O apagão provocado por fortes ventanias na região metropolitana de São Paulo, iniciado em 10 de dezembro de 2025, resultou em perdas de faturamento de R$ 2,1 bilhões para os setores de comércio e serviços entre quarta-feira (10) e domingo (14). Mais de 2,2 milhões de imóveis ficaram sem energia, impactando diretamente 600 a 700 mil estabelecimentos.
O cálculo é da Federação do Comércio de Bens, Serviços e Turismo do Estado de São Paulo (FecomercioSP), que considera apenas a perda de vendas, excluindo danos a estoques perecíveis e custos fixos.
Dados detalhados do prejuízo
O setor de serviços registrou o maior impacto, com prejuízo estimado em R$ 1,4 bilhão no período, sendo R$ 541 milhões apenas no primeiro dia do apagão. No comércio (varejo), as perdas somaram R$ 696 milhões, dos quais R$ 267 milhões ocorreram em 10 de dezembro. Esses valores superam os R$ 2 bilhões registrados no apagão de outubro de 2024, causado por chuvas intensas, destacando a vulnerabilidade crescente da infraestrutura energética.
Registre suas queixas
Representantes da FecomercioSP enfatizam que os prejuízos reais podem ser “inviáveis de calcular” devido a efeitos em estoques e perecíveis, com projeções iniciais de R$ 1,54 bilhão já em 11 de dezembro escalando rapidamente.
A FecomercioSP orienta lojistas a registrarem queixas formais visando ressarcimentos judiciais. A entidade também recomenda que consumidores afetados abram protocolos junto à distribuidora de energia e escalem para ouvidoria, Aneel ou Procon se necessário, especialmente para panes em eletrodomésticos após mais de 24 horas sem energia em áreas urbanas.

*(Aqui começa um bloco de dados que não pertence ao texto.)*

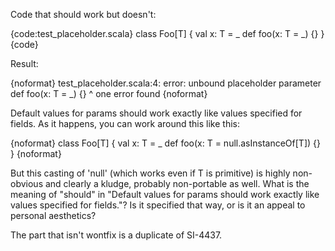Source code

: Code that should work but doesn't:

{code:test_placeholder.scala}
class Foo[T] {
  val x: T = _
  def foo(x: T = _) {}
}
{code}

Result:

{noformat}
test_placeholder.scala:4: error: unbound placeholder parameter
  def foo(x: T = _) {}
                 ^
one error found
{noformat}

Default values for params should work exactly like values specified for fields.  As it happens, you can work around this like this:

{noformat}
class Foo[T] {
  val x: T = _
  def foo(x: T = null.asInstanceOf[T]) {}
}
{noformat}

But this casting of 'null' (which works even if T is primitive) is highly non-obvious and clearly a kludge, probably non-portable as well.
What is the meaning of "should" in "Default values for params should work exactly like values specified for fields."? Is it specified that way, or is it an appeal to personal aesthetics?

The part that isn't wontfix is a duplicate of SI-4437.
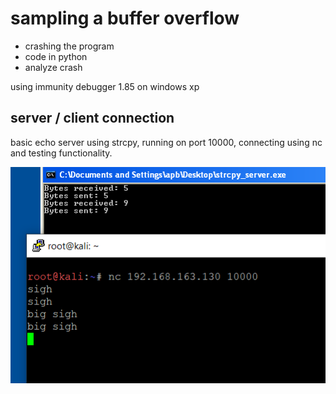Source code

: # sampling a buffer overflow #

* crashing the program
* code in python
* analyze crash

using immunity debugger 1.85 on windows xp


## server / client connection ##

basic echo server using strcpy, running on port 10000, connecting using nc and testing functionality. 

![1](images/1.PNG)
















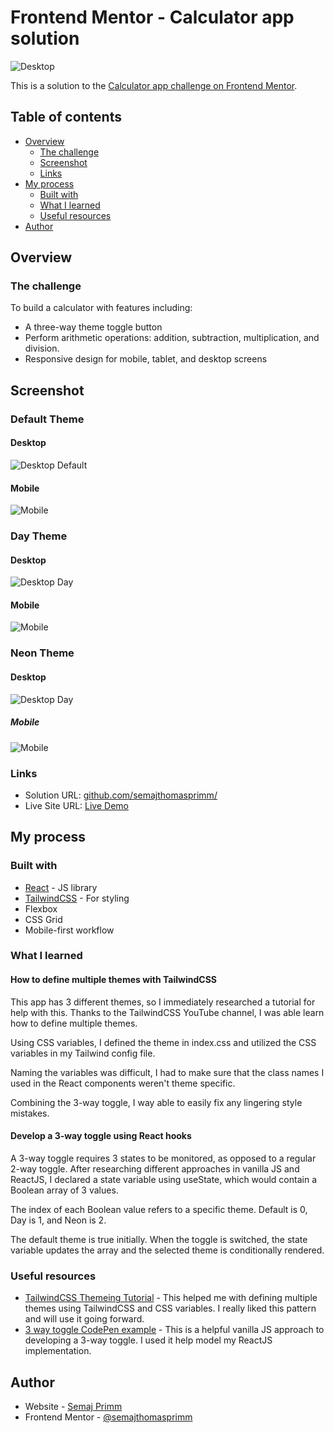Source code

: # Frontend Mentor - Calculator app solution

![Desktop](desktop-default.png)

This is a solution to the [Calculator app challenge on Frontend Mentor](https://www.frontendmentor.io/challenges/calculator-app-9lteq5N29).

## Table of contents

- [Overview](#overview)
  - [The challenge](#the-challenge)
  - [Screenshot](#screenshot)
  - [Links](#links)
- [My process](#my-process)
  - [Built with](#built-with)
  - [What I learned](#what-i-learned)
  - [Useful resources](#useful-resources)
- [Author](#author)

## Overview

### The challenge

To build a calculator with features including:

- A three-way theme toggle button
- Perform arithmetic operations: addition, subtraction, multiplication, and division.
- Responsive design for mobile, tablet, and desktop screens

## Screenshot

### Default Theme
#### Desktop
![Desktop Default](desktop-default.png)

#### Mobile
![Mobile](mobile-default.png)

### Day Theme
#### Desktop
![Desktop Day](desktop-day.png)

#### Mobile
![Mobile](mobile-day.png)

### Neon Theme
#### Desktop
![Desktop Day](desktop-neon.png)

##### Mobile
![Mobile](mobile-neon.png)

### Links

- Solution URL: [github.com/semajthomasprimm/](https://github.com/semajthomasprimm/calculator-app)
- Live Site URL: [Live Demo](https://calculator-app-spr.netlify.app/)

## My process

### Built with

- [React](https://reactjs.org/) - JS library
- [TailwindCSS](https://tailwindcss.com/) - For styling
- Flexbox
- CSS Grid
- Mobile-first workflow

### What I learned

#### How to define multiple themes with TailwindCSS

This app has 3 different themes, so I immediately researched a tutorial for help with this. Thanks to the TailwindCSS YouTube channel, I was able learn how to define multiple themes.

Using CSS variables, I defined the theme in index.css and utilized the CSS variables in my Tailwind config file.

Naming the variables was difficult, I had to make sure that the class names I used in the React components weren't theme specific.

Combining the 3-way toggle, I way able to easily fix any lingering style mistakes.


#### Develop a 3-way toggle using React hooks

A 3-way toggle requires 3 states to be monitored, as opposed to a regular 2-way toggle. After researching different approaches in vanilla JS and ReactJS, I declared a state variable using useState, which would contain a Boolean array of 3 values.

The index of each Boolean value refers to a specific theme. Default is 0, Day is 1, and Neon is 2.

The default theme is true initially. When the toggle is switched, the state variable updates the array and the selected theme is conditionally rendered.


### Useful resources

- [TailwindCSS Themeing Tutorial](https://www.youtube.com/watch?v=MAtaT8BZEAo) - This helped me with defining multiple themes using TailwindCSS and CSS variables. I really liked this pattern and will use it going forward.
- [3 way toggle CodePen example](https://codepen.io/magnus16/pen/grzqMz) - This is a helpful vanilla JS approach to developing a 3-way toggle. I used it help model my ReactJS implementation.

## Author

- Website - [Semaj Primm](https://www.semajprimm.com)
- Frontend Mentor - [@semajthomasprimm](https://www.frontendmentor.io/profile/semajthomasprimm)
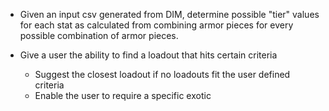- Given an input csv generated from DIM, determine possible "tier" values for each stat as calculated from combining armor pieces for every possible combination of armor pieces. 

- Give a user the ability to find a loadout that hits certain criteria
  - Suggest the closest loadout if no loadouts fit the user defined criteria
  - Enable the user to require a specific exotic
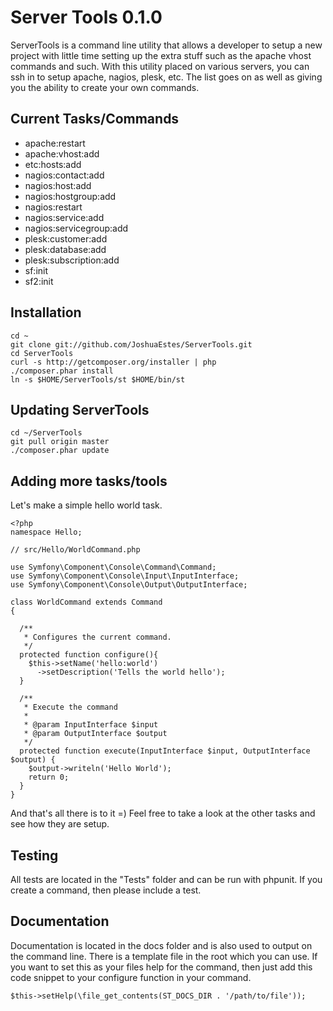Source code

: Server Tools 0.1.0
==================

ServerTools is a command line utility that allows a developer to setup a new
project with little time setting up the extra stuff such as the apache vhost
commands and such. With this utility placed on various servers, you can ssh in
to setup apache, nagios, plesk, etc. The list goes on as well as giving you the
ability to create your own commands.

Current Tasks/Commands
----------------------

* apache:restart
* apache:vhost:add
* etc:hosts:add
* nagios:contact:add
* nagios:host:add
* nagios:hostgroup:add
* nagios:restart
* nagios:service:add
* nagios:servicegroup:add
* plesk:customer:add
* plesk:database:add
* plesk:subscription:add
* sf:init
* sf2:init

Installation
------------

    cd ~
    git clone git://github.com/JoshuaEstes/ServerTools.git
    cd ServerTools
    curl -s http://getcomposer.org/installer | php
    ./composer.phar install
    ln -s $HOME/ServerTools/st $HOME/bin/st

Updating ServerTools
--------------------

    cd ~/ServerTools
    git pull origin master
    ./composer.phar update

Adding more tasks/tools
-----------------------

Let's make a simple hello world task.

    <?php
    namespace Hello;

    // src/Hello/WorldCommand.php

    use Symfony\Component\Console\Command\Command;
    use Symfony\Component\Console\Input\InputInterface;
    use Symfony\Component\Console\Output\OutputInterface;

    class WorldCommand extends Command
    {

      /**
       * Configures the current command.
       */
      protected function configure(){
        $this->setName('hello:world')
          ->setDescription('Tells the world hello');
      }

      /**
       * Execute the command
       *
       * @param InputInterface $input
       * @param OutputInterface $output
       */
      protected function execute(InputInterface $input, OutputInterface $output) {
        $output->writeln('Hello World');
        return 0;
      }
    }

And that's all there is to it =) Feel free to take a look at the other tasks and
see how they are setup.

Testing
-------

All tests are located in the "Tests" folder and can be run with phpunit. If you
create a command, then please include a test.

Documentation
-------------

Documentation is located in the docs folder and is also used to output on the
command line. There is a template file in the root which you can use. If you
want to set this as your files help for the command, then just add this code
snippet to your configure function in your command.

    $this->setHelp(\file_get_contents(ST_DOCS_DIR . '/path/to/file'));
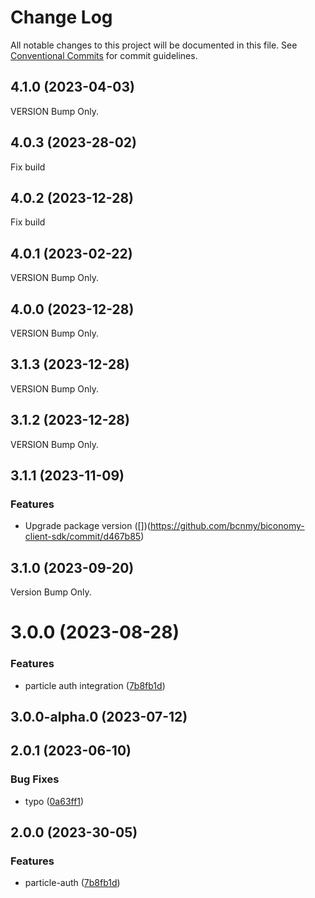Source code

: # Change Log

All notable changes to this project will be documented in this file.
See [Conventional Commits](https://conventionalcommits.org) for commit guidelines.

## 4.1.0 (2023-04-03)

VERSION Bump Only.

## 4.0.3 (2023-28-02)

Fix build

## 4.0.2 (2023-12-28)

Fix build

## 4.0.1 (2023-02-22)

VERSION Bump Only.

## 4.0.0 (2023-12-28)

VERSION Bump Only.

## 3.1.3 (2023-12-28)

VERSION Bump Only.

## 3.1.2 (2023-12-28)

VERSION Bump Only.

## 3.1.1 (2023-11-09)

### Features

- Upgrade package version ([])(https://github.com/bcnmy/biconomy-client-sdk/commit/d467b85)

## 3.1.0 (2023-09-20)

Version Bump Only.

# 3.0.0 (2023-08-28)

### Features

- particle auth integration ([7b8fb1d](https://github.com/bcnmy/biconomy-client-sdk/commit/7b8fb1d05e3cc0196bc15806fa48100701af181e))

## 3.0.0-alpha.0 (2023-07-12)

## 2.0.1 (2023-06-10)

### Bug Fixes

- typo ([0a63ff1](https://github.com/bcnmy/biconomy-client-sdk/commit/0a63ff17bb38b1bc2fd68669b74c2efd5a959d31))

## 2.0.0 (2023-30-05)

### Features

- particle-auth ([7b8fb1d](https://github.com/bcnmy/biconomy-client-sdk/commit/7b8fb1d05e3cc0196bc15806fa48100701af181e))
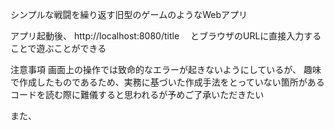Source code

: シンプルな戦闘を繰り返す旧型のゲームのようなWebアプリ

アプリ起動後、
http://localhost:8080/title　
とブラウザのURLに直接入力することで遊ぶことができる

注意事項
画面上の操作では致命的なエラーが起きないようにしているが、
趣味で作成したものであるため、実務に基づいた作成手法をとっていない箇所がある
コードを読む際に難儀すると思われるが予めご了承いただきたい

また、
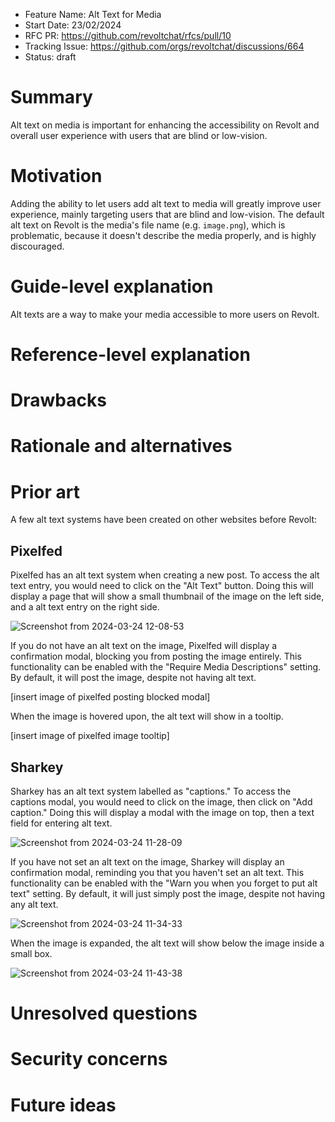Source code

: - Feature Name: Alt Text for Media
- Start Date: 23/02/2024
- RFC PR: <https://github.com/revoltchat/rfcs/pull/10>
- Tracking Issue: <https://github.com/orgs/revoltchat/discussions/664>
- Status: draft

# Summary
Alt text on media is important for enhancing the accessibility on Revolt and overall user experience with users that are blind or low-vision.

# Motivation
Adding the ability to let users add alt text to media will greatly improve user experience, mainly targeting users that are blind and low-vision. The default alt text on Revolt is the media's file name (e.g. `image.png`), which is problematic, because it doesn't describe the media properly, and is highly discouraged.

# Guide-level explanation
<!--
Explain the proposal as if it's already in Revolt and you were teaching it to new users.

- Introduce new concepts
- Explain the feature with examples
- What this fixes or adds and what users should think of the feature
- Discuss how this impacts using Revolt, how it makes it harder or easier to use

For internal oriented RFCs such as internal code changes, this should largely talk about how contributors should think about the change and give examples on the impacts.
-->

Alt texts are a way to make your media accessible to more users on Revolt.

# Reference-level explanation
<!--
This is the technical section of the RFC, it should go over in detail:

- Its interaction with other features
- How this will be implemented
- Corner or edge cases

This section should reference the examples in the previous section and disect them in more detail.
-->

# Drawbacks
<!-- Why should this not be added. -->

# Rationale and alternatives
<!--
- Why is this design the best
- Are there alternative ways to solve this
- Could this be done with existing features or existing solutions
-->

# Prior art
<!--
This should include both good and bad outlooks on the proposal. This could include how other platforms, software and hardware solve similar issues if relevent or how any existing proposals have tried to solve the same problem.
-->

A few alt text systems have been created on other websites before Revolt:

## Pixelfed
Pixelfed has an alt text system when creating a new post. To access the alt text entry, you would need to click on the "Alt Text" button. Doing this will display a page that will show a small thumbnail of the image on the left side, and a alt text entry on the right side.

![Screenshot from 2024-03-24 12-08-53](https://github.com/theycallhermax/revolt-rfcs/assets/67456566/5db59906-7fc4-4492-9609-d1a4c5c052ae)

If you do not have an alt text on the image, Pixelfed will display a confirmation modal, blocking you from posting the image entirely. This functionality can be enabled with the "Require Media Descriptions" setting. By default, it will post the image, despite not having alt text.

[insert image of pixelfed posting blocked modal]

When the image is hovered upon, the alt text will show in a tooltip.

[insert image of pixelfed image tooltip]

## Sharkey
Sharkey has an alt text system labelled as "captions." To access the captions modal, you would need to click on the image, then click on "Add caption." Doing this will display a modal with the image on top, then a text field for entering alt text.

![Screenshot from 2024-03-24 11-28-09](https://github.com/theycallhermax/revolt-rfcs/assets/67456566/3e2e0b72-e505-4f1a-90e4-a95039b51546)

If you have not set an alt text on the image, Sharkey will display an confirmation modal, reminding you that you haven't set an alt text. This functionality can be enabled with the "Warn you when you forget to put alt text" setting. By default, it will just simply post the image, despite not having any alt text.

![Screenshot from 2024-03-24 11-34-33](https://github.com/theycallhermax/revolt-rfcs/assets/67456566/eca1f301-4e71-45d4-a91d-73f6835a18a4)

When the image is expanded, the alt text will show below the image inside a small box.

![Screenshot from 2024-03-24 11-43-38](https://github.com/theycallhermax/revolt-rfcs/assets/67456566/0c8caba0-1260-499e-93ba-f97399033c10)

# Unresolved questions
<!--
- Are there any parts which are not yet designed or you believe need further discussion?
- Do you expect any part of this proposal to change?
- Are there any related issues which you believe are out of the scope of this RFC that could be addressed in a seperate RFC?
-->

# Security concerns
<!--
How does this RFC impact security - This section might not always be applicable and if you believe it is not, please write your reasoning in this section.
-->

# Future ideas
<!--
Are there any features or changes that this proposal could enable? How does this proposal impact the future of Revolt?
-->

Passo a passo para registro de queixas
- Abrir chamado junto à distribuidora (Enel) e registrar formalmente a reclamação antes de procurar as vias judiciais;
- Se o atendimento da Enel não tiver retorno, procure à ouvidoria da empresa;
- Na falta de uma resolução da Enel em seus canais, procure a ANEEL com o número do protocolo da reclamação inicial;
- Se nenhum desses canais funcionar, entre em contato com o Procon;
- Tenha em mãos provas dos danos apontados (fotografias, registros, documentos, relatórios de perda de receitas etc).
Vale lembrar que, pela lei, quando o fornecimento de energia é interrompido por mais de 24 horas em áreas urbanas e 48 horas em regiões rurais, são Procons locais que intermedeiam as solicitações de indenizações por danos econômicos, por exemplo.